We would like a grammar that covers all of these variations, can be used to distinguish street sweeping signs from other signs, and allow us to understand the parking rules on this street. Taking a bottom-up approach, note that “STREET SWEEPING” and “STREET CLEANING” really mean the same thing, so we can create an EBNF grammar rule for them as follows.

streetSweeping : STREET ( SWEEPING | CLEANING ) ;

The vertical line between SWEEPING and CLEANING means that either of these tokens can match. So if a parser finds the text “STREET SWEEPING” or “STREET CLEANING,” this grammar rule would be executed and create a “streetSweeping” node in the parse tree with the matching tokens as child nodes.

The part of the Parser that matches input text to tokens is called the Lexer. Our grammar would need three lexical rules to support the “streetSweeping” rule as follows.

STREET : 'STREET' ;
SWEEPING : 'SWEEPING' ;
CLEANING : 'CLEANING' ;

The characters between the single quote marks are matched one for one with the input text from the sign and if there is a match, the Lexer creates a node in the parse tree corresponding to the word.

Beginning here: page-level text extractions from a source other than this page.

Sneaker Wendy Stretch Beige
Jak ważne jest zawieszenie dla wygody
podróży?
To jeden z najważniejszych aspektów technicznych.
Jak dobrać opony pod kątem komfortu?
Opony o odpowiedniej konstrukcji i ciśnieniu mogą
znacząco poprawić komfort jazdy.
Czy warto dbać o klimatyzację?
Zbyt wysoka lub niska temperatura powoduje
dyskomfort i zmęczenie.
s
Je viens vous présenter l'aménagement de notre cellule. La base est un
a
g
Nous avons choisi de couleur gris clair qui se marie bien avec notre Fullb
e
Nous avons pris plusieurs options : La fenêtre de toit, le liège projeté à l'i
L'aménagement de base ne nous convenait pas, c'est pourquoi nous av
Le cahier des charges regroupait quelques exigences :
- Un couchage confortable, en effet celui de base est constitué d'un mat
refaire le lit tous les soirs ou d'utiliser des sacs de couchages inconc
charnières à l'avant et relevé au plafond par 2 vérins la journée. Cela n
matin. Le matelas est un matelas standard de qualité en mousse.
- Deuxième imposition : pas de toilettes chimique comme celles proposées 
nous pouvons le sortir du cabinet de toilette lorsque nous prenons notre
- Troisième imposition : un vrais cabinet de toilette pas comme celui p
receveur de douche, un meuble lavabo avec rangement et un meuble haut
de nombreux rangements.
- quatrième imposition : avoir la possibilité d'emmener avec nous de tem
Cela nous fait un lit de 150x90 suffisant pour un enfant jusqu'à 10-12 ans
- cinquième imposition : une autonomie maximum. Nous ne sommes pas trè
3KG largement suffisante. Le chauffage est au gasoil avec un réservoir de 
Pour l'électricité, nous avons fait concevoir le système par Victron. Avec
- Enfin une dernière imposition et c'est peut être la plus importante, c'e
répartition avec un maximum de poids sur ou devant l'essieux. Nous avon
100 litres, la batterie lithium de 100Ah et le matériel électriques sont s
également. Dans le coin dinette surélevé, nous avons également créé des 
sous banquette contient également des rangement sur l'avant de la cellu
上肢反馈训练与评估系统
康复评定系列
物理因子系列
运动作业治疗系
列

We apply the same approach to identifying the time range on the signs. Some signs specify the range in the form 8AM TO 10AM and others as 8 TO 10AM so we have different rules for “time” and just a plain integer.

timeRange : (time to time) | (INT to time) ;

Since the signs have three conventions for indicating time range (“TO” “THRU” and “-“), we can have a grammar rule for this as well, along with lexical rules to support it.

to : TO | THRU | DASH ;
TO : 'TO' ;
THRU : 'THRU' ;
DASH : '-' ;

For the hours in the time range, we need to handle AM/PM and also NOON and MIDNIGHT. We also need to be able to handle the case when there is a space between the hour number and the AM/PM/NOON/MIDNIGHT and when there is no space (the output of the text recognition software is inconsistent here).

time
  : INT (':' INT )? (am | pm )?
  | twelveNoon
  | twelveMidnight
  ;

twelveNoon : NOON | ('12' NOON) ;
twelveMidnight : MIDNIGHT | ('12' MIDNIGHT) ;

am : 'AM' | ('A.M.') ;
pm : 'PM' | ('P.M.') ;
NOON : 'NOON' ;
MIDNIGHT : 'MIDNIGHT' ;

INT : [0-9]+ ;

Finally, we need rules for the days of week and the words “NO” and “PARKING.” The last rule “WS” is to ignore whitespace.

day : MON | TUE | WED | THU | FRI | SAT | SUN ;
MON : 'MONDAY' | 'MON' ;
TUE : 'TUESDAY' | 'TUE' ;
WED : 'WEDNESDAY' | 'WED' ;
THU : 'THURSDAY' | 'THU' ;
FRI : 'FRIDAY' | 'FRI' ;
SAT : 'SATURDAY' | 'SAT' ;
SUN : 'SUNDAY' | 'SUN' ;

NO : 'NO' ;
PARKING : 'PARKING' ;

WS : [ \t\r\n]+ -> skip ;

The top-level EBNF grammar rule for street sweeping signs can be written as:

streetSweepingSign
    : NO?  PARKING?  timeRange  day  streetSweeping
    ;

The question marks after “NO” and “PARKING” mean that these are optional. That is all the grammar to support this one type of sign. Many of these rules can be reused for other signs (e.g., day, timeRange).

Generating a Parser from the Grammar

ANTLR is a powerful parser generator that operates on an input grammar file to generate all the source code files you need in a target language that can be incorporated into the rest of your application. It also provides command line tools to test your grammar against input text streams. Running the parser generated from the Street Sweeping Sign grammar against the four sign instances creates the following parse trees.

NO PARKING 9AM TO 12 NOON MONDAY STREET CLEANING

NO PARKING 8AM – 10AM TUESDAY STREET CLEANING.

8AM TO 10 AM TUESDAY STREET SWEEPING.

9AM TO 12NOON MONDAY STREET SWEEPING.

Other Types of Parking Signs

There are other types of parking signs that can be found in Los Angeles. The grammar described here for street sweeping signs has been extended to cover all of the instances I’ve encountered (I haven’t driven on every street in LA yet!). This comprehensive parking sign grammar and parser can be used to identify multiple parking signs and reason about whether it is safe to park and for how long. That app is under development and could be the subject of a future post.